**Aim of the task:** Go through the following data and transcribe exactly the stretch of lines from the one holding "left ankle: (502, 266)" to the one holding "left elbow: (385, 251)", both included.

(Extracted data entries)
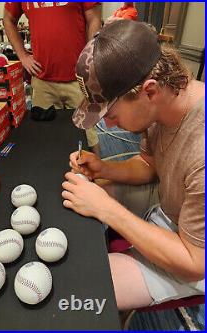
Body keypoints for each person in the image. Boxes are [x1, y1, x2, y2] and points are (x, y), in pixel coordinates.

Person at [62, 20, 205, 310]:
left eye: (111, 113)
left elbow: (195, 263)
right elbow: (148, 164)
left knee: (83, 288)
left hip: (194, 254)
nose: (106, 124)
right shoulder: (161, 106)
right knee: (90, 189)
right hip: (172, 209)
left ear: (149, 91)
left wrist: (106, 209)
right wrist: (103, 169)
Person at [3, 2, 102, 155]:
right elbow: (8, 19)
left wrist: (89, 58)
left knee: (88, 135)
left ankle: (96, 177)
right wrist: (22, 56)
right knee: (45, 138)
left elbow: (94, 18)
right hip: (43, 81)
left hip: (78, 79)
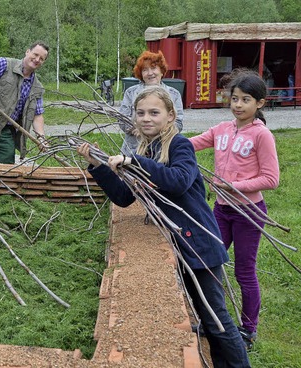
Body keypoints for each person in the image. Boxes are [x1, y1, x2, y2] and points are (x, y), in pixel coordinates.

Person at [77, 86, 251, 367]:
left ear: (171, 116)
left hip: (199, 242)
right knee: (206, 317)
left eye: (154, 113)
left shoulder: (179, 145)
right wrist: (96, 166)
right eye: (140, 112)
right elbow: (123, 197)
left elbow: (179, 180)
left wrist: (135, 161)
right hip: (181, 242)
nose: (146, 118)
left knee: (216, 318)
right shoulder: (148, 148)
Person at [190, 69, 279, 350]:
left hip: (248, 213)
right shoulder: (221, 130)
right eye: (234, 99)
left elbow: (271, 178)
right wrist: (165, 140)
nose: (238, 105)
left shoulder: (262, 136)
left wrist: (236, 185)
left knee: (244, 272)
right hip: (220, 210)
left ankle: (248, 330)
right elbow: (192, 144)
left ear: (260, 104)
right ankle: (211, 318)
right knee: (209, 263)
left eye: (246, 100)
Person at [119, 50, 184, 155]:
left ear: (162, 71)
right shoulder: (130, 93)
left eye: (153, 68)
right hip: (133, 150)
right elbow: (122, 120)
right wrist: (139, 130)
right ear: (141, 74)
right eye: (145, 70)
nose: (150, 73)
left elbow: (178, 124)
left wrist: (157, 132)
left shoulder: (173, 94)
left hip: (162, 151)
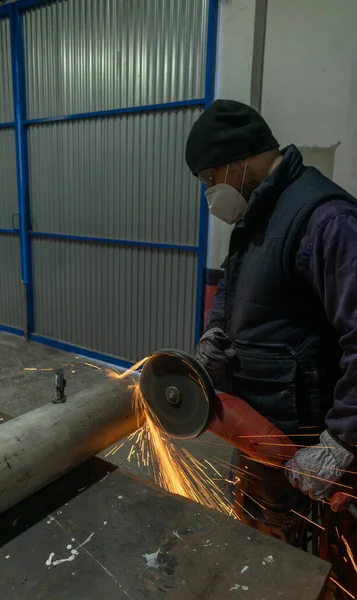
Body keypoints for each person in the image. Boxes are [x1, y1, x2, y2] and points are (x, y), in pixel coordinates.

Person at [185, 99, 356, 542]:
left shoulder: (326, 220)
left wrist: (340, 442)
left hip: (304, 448)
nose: (210, 193)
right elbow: (232, 286)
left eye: (209, 179)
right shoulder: (256, 214)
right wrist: (215, 334)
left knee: (295, 558)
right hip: (260, 431)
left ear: (240, 159)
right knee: (255, 539)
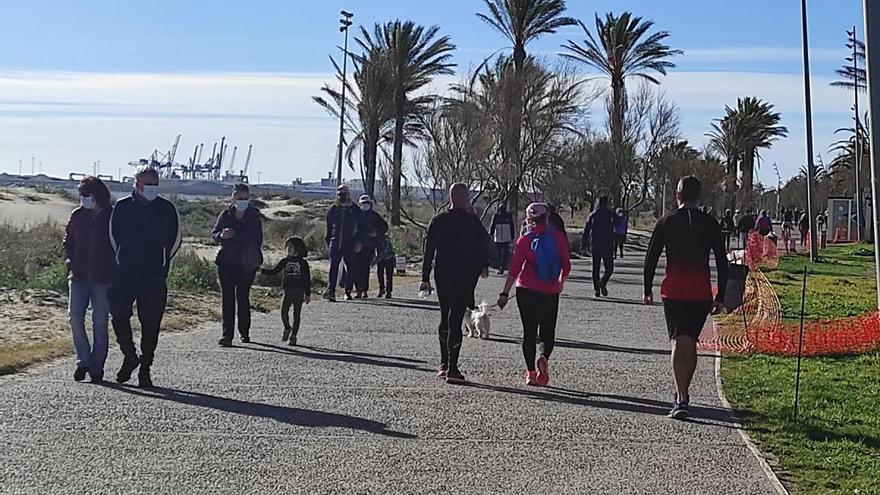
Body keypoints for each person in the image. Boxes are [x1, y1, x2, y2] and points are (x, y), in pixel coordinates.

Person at [643, 176, 728, 420]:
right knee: (689, 340)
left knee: (678, 340)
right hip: (701, 291)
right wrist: (720, 295)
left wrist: (647, 287)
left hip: (675, 291)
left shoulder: (666, 221)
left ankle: (681, 397)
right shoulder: (710, 223)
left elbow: (651, 256)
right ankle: (684, 393)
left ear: (677, 195)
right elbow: (722, 261)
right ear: (698, 196)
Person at [108, 166, 181, 388]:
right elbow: (113, 236)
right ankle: (130, 356)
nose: (151, 187)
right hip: (124, 274)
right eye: (147, 183)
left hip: (154, 276)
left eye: (155, 183)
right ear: (136, 184)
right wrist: (120, 260)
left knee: (151, 324)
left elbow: (175, 239)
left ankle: (145, 369)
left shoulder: (167, 209)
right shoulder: (121, 207)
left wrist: (163, 263)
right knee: (119, 316)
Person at [420, 183, 490, 384]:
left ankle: (443, 364)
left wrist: (425, 277)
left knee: (445, 315)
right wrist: (485, 265)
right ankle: (452, 367)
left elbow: (429, 251)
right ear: (462, 198)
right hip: (463, 275)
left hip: (443, 273)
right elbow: (483, 246)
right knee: (456, 318)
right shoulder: (472, 221)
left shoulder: (438, 220)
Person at [497, 203, 570, 387]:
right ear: (547, 218)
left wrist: (505, 293)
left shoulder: (524, 240)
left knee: (529, 332)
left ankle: (530, 373)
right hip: (550, 291)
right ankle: (543, 357)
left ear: (529, 220)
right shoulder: (559, 238)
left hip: (526, 290)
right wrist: (560, 283)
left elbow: (514, 269)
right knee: (547, 333)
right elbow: (566, 266)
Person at [63, 176, 115, 383]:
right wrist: (69, 258)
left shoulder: (112, 216)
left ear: (97, 195)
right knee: (74, 317)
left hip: (104, 276)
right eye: (80, 195)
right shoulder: (78, 215)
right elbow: (69, 238)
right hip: (78, 275)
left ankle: (97, 366)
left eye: (86, 194)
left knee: (100, 323)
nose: (83, 199)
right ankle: (82, 360)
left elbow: (118, 242)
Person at [212, 183, 263, 347]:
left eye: (245, 198)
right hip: (226, 262)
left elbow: (257, 240)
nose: (242, 201)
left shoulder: (254, 216)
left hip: (246, 263)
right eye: (239, 198)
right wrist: (221, 235)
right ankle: (227, 335)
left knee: (242, 297)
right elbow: (214, 234)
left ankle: (244, 332)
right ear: (233, 197)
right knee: (227, 299)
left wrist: (235, 235)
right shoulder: (225, 215)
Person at [260, 237, 311, 346]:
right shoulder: (285, 261)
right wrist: (261, 270)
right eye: (287, 246)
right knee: (283, 312)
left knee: (296, 314)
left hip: (299, 291)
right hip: (287, 290)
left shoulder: (303, 263)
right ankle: (287, 327)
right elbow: (274, 271)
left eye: (291, 247)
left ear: (297, 248)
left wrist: (307, 294)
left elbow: (307, 279)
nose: (288, 249)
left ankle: (293, 336)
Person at [324, 185, 360, 302]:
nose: (342, 196)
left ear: (348, 194)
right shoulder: (333, 210)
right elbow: (329, 228)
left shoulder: (355, 209)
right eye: (340, 194)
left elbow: (361, 228)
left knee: (351, 268)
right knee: (333, 267)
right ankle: (331, 291)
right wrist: (328, 242)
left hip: (350, 243)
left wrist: (359, 242)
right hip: (335, 243)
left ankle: (348, 290)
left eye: (344, 194)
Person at [353, 195, 388, 298]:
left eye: (367, 203)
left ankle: (364, 291)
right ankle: (358, 290)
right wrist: (356, 242)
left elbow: (384, 227)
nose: (365, 205)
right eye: (363, 203)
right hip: (357, 246)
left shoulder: (374, 216)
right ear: (360, 204)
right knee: (356, 268)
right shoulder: (356, 216)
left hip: (369, 246)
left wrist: (376, 232)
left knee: (365, 269)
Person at [583, 196, 615, 298]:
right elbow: (617, 226)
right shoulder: (610, 215)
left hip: (595, 244)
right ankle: (603, 281)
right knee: (609, 268)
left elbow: (586, 230)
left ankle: (597, 288)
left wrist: (584, 244)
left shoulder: (593, 215)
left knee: (595, 268)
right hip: (607, 245)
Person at [490, 204, 515, 274]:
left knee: (503, 253)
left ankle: (502, 266)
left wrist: (512, 236)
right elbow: (492, 225)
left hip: (504, 237)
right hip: (500, 237)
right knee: (501, 253)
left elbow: (512, 226)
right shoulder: (496, 216)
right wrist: (491, 234)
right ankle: (501, 266)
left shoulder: (507, 216)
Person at [376, 233, 396, 299]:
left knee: (389, 275)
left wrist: (376, 260)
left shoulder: (384, 238)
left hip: (389, 258)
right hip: (382, 258)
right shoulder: (377, 238)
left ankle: (388, 291)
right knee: (380, 274)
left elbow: (385, 251)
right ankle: (382, 289)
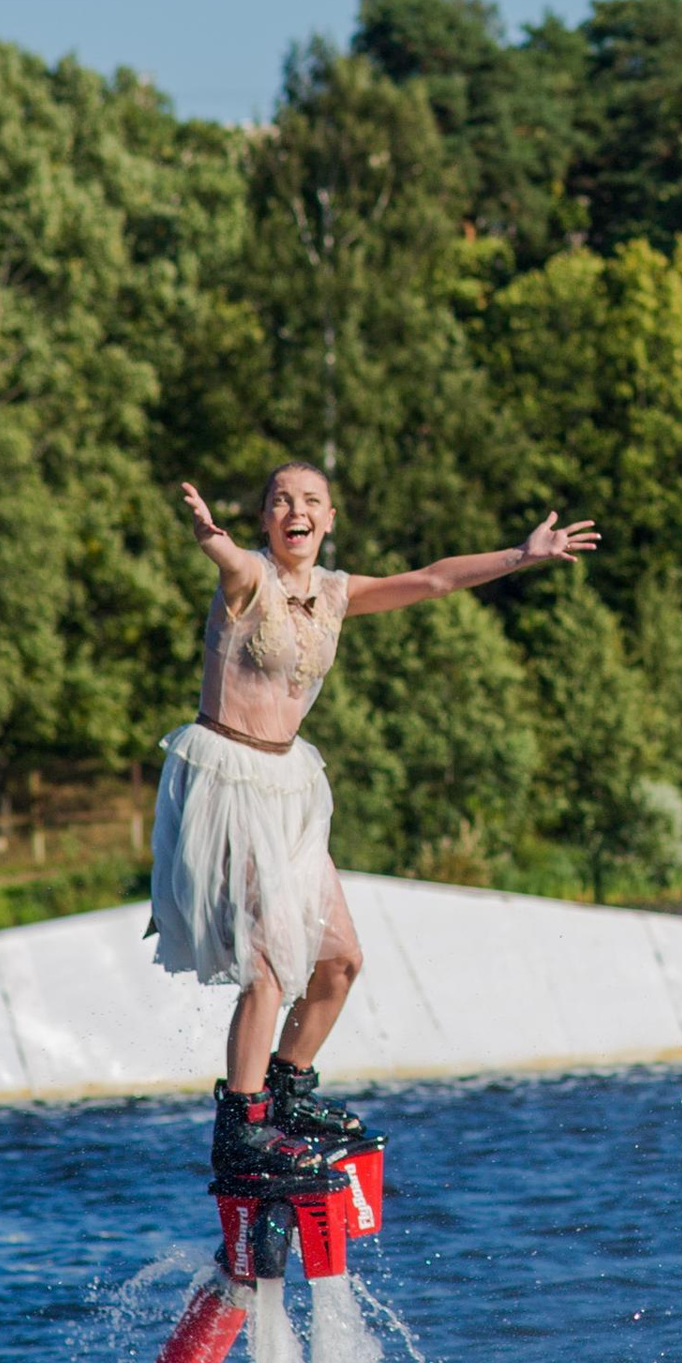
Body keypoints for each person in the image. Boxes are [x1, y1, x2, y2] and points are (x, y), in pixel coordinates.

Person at [155, 461, 599, 1182]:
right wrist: (212, 539)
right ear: (266, 519)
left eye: (310, 502)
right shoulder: (247, 579)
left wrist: (523, 556)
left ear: (330, 519)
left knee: (339, 961)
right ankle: (240, 1127)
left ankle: (287, 1090)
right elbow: (229, 559)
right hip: (230, 781)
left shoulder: (336, 592)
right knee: (268, 964)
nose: (294, 512)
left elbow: (431, 579)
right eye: (280, 503)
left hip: (291, 785)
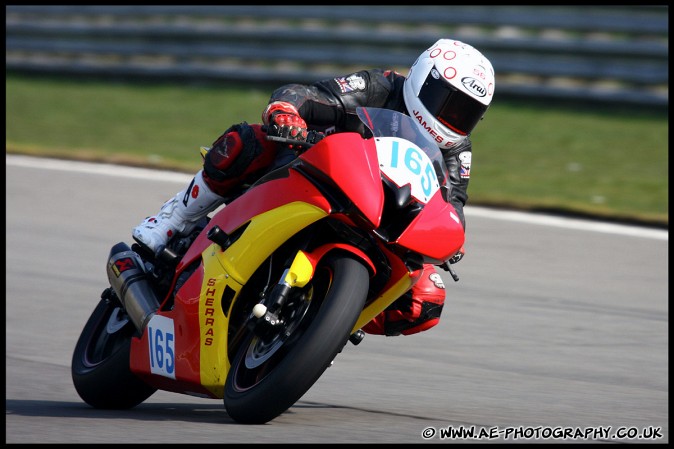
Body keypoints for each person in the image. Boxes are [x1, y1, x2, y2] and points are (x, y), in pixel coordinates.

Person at [132, 38, 495, 337]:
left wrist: (449, 238)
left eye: (467, 113)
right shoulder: (381, 86)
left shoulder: (457, 151)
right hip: (320, 177)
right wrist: (287, 111)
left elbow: (454, 205)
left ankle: (328, 324)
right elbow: (310, 94)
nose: (453, 120)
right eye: (449, 105)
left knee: (425, 299)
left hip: (385, 220)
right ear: (423, 80)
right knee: (247, 142)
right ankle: (170, 220)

**Output of the task:**
left ankle: (502, 266)
left wrist: (512, 236)
right elbow: (492, 225)
left hip: (504, 237)
right hip: (500, 237)
right knee: (501, 253)
left elbow: (512, 226)
right shoulder: (496, 216)
right wrist: (491, 234)
right ankle: (501, 266)
left shoulder: (507, 216)
Person at [376, 233, 396, 299]:
left knee: (389, 275)
left wrist: (376, 260)
left shoulder: (384, 238)
left hip: (389, 258)
right hip: (382, 258)
right shoulder: (377, 238)
left ankle: (388, 291)
right knee: (380, 274)
left elbow: (385, 251)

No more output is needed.